Today it was when I stood waiting for someone to move the shopping cart that was between me and the frozen limeade concentrate I wanted.
She saw me waiting and moved the cart, but she shot me that look, that YSW look. You know, the look that starts quizzical, then shifts into feirce and ends with and eye roll, maybe accented with a sigh.
The YSW look says, I think, “I know what normal people do & say and what you just did or said isn’t what I would have done, so I have to signal to you and the world that you are so weird.”
It’s a code to most people that they have to learn to modify their behavior to be acceptable, normative. We learn it early, in school or maybe even before, when people want to just separate themselves from us, draw a quick line between the normative & good and the weird & bad.
I learned a long time ago how to manage that look, of course. Hell, that’s what most of my persona was, defense against YSW. Let fly, it will just bounce off all this damn armor plating that keeps my seeping pain inside and your little jibes outside.
But now, well, now, too much is at the surface and I notice. I still have the armor, so FU on the outside, but on the inside, it’s just another reminder that, well, that I’m so weird.
I saw a sign yesterday designed for a girl’s dorm room or such, with instructions to men. It was cute lines like “Don’t talk to my breasts. You won’t be meeting them.”
While I do understand that people feel this way, it seemed so weird to me that you can clearly know who you are, who is other, and end up being able to create some us versus them dichotomy. I mean, that’s so weird, that whole men/women split, so weird to me, and so blissfully normal to everyone else. Heck, just watch five minutes of The View and you can get that.

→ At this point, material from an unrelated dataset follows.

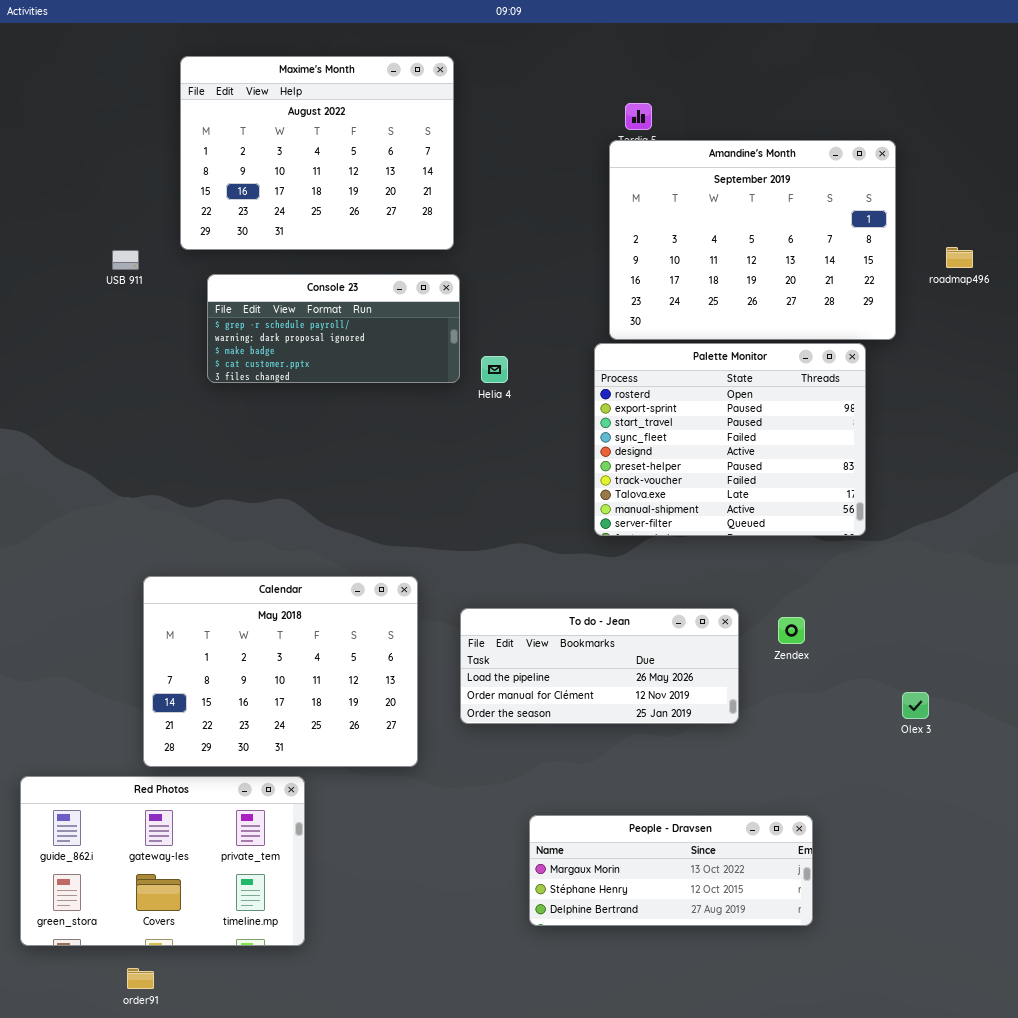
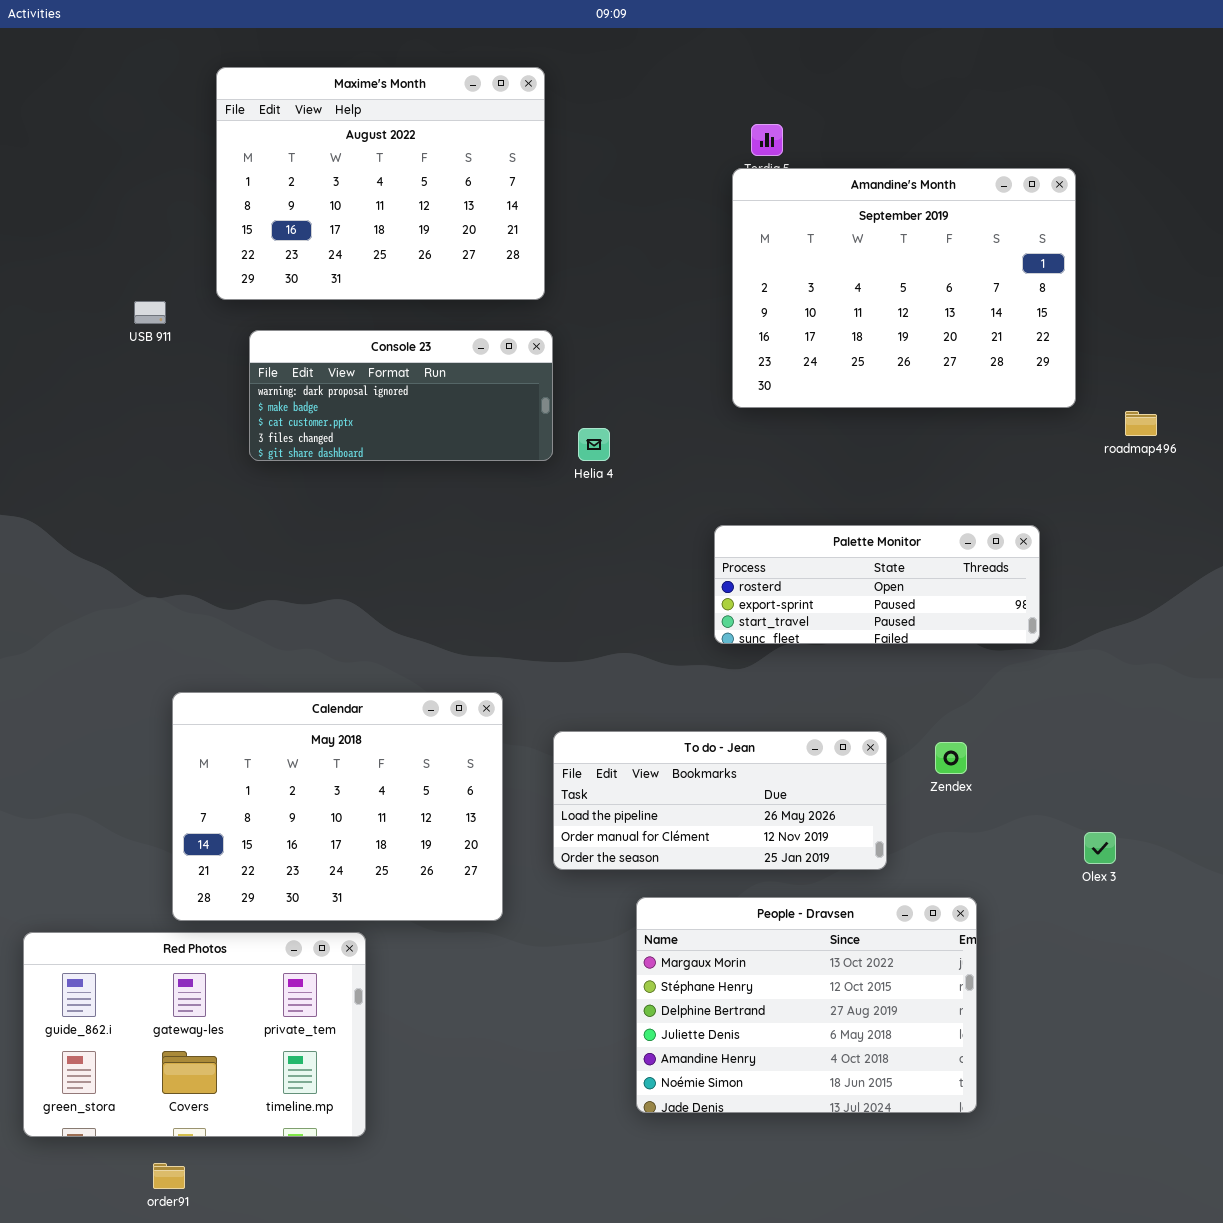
roadmap496: [946,247,973,268] -> [1125,411,1157,436], moved
Console 23: [207,274,460,383] -> [249,330,553,461], scrolled down 1 row
Palette Monitor: [594,343,866,536] -> [714,525,1040,644], resized
People - Dravsen: [529,815,813,926] -> [636,897,977,1113], resized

I live in a world where so much seems so weird to me that I have more or less given up on ever being able to fit in and be functional, but it’s also a world where I know that when the vote comes down on who is weird, I’m gonna be the odd one.
One of my foundational stories is when Miss Hansen, my fifth grade teacher, got a point of science wrong and I corrected her. She didn’t like that, but I wouldn’t back down, so she had the class vote about who was right. She won, of course, with a 100% majority, but I still wouldn’t back down. After I was trained as an elementrary school teacher, I understood the magnitude of the stick she attempted to demolish me with, and how weird I was that I wouldn’t back down with that huge slam of peer pressure. I was so weird.
(My mother also tells a story about Miss Hansen. She was visiting the classroom and so Miss Hansen picked me to do the example math problem on the board. I was supposed to fail to solve it, and then Miss Hansen would spend 45 minutes teaching us how to do it. Unfortunately, I solved the problem and my mother watched me sit in my own world as Miss Hansen spent 45 minutes of my time teaching the other children.)
The problem is that damn 14 year old girl inside of me, the one who wants to be pretty. She doesn’t want to be so weird, she wants to be one of the gang, welcomed and popular.
She doesn’t have a chance in hell.
So people shoot me YSW, and they bounce off the old iconoclast, but inside?